_TASK PROMPT_
Note each line in the data below that holds "moved", and copy it.

=== Section Start ===

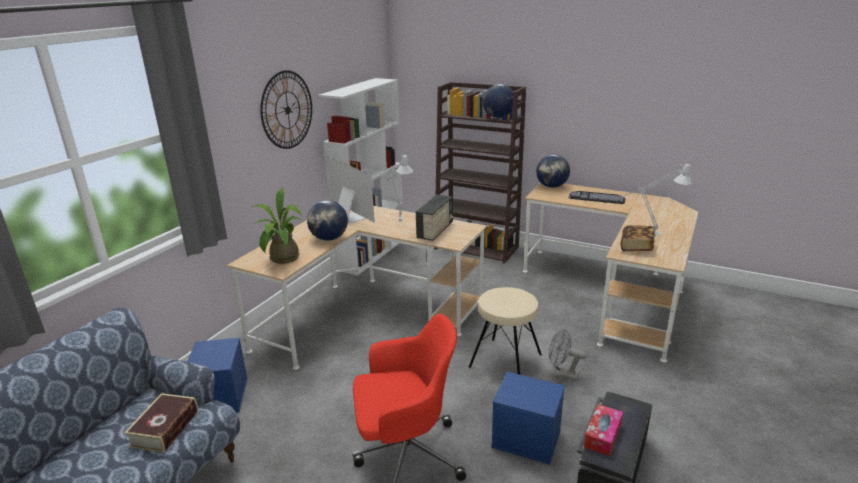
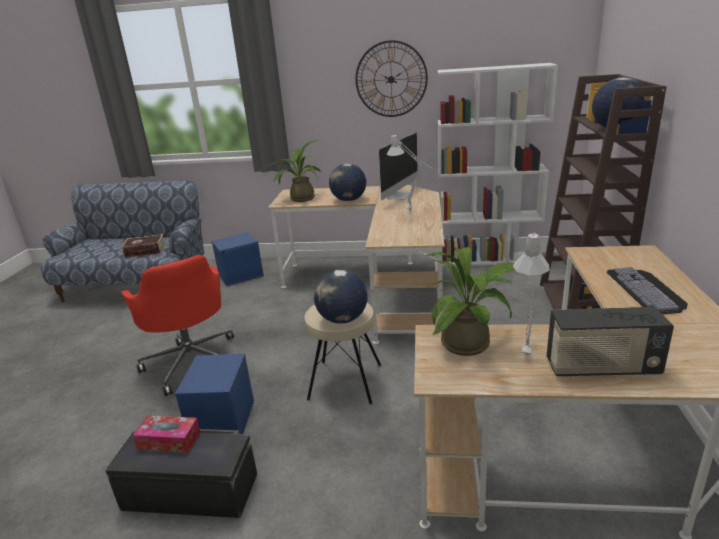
camera: 70 degrees right, 0 degrees up
radio [416,194,453,241] -> radio moved to [547,307,674,377]
globe [536,155,570,188] -> globe moved to [314,270,368,324]
grey fan [549,328,587,381] -> none
book [620,225,655,251] -> potted plant [427,247,515,356]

=== Section End ===

_TASK OUTPUT_
radio [416,194,453,241] -> radio moved to [547,307,674,377]
globe [536,155,570,188] -> globe moved to [314,270,368,324]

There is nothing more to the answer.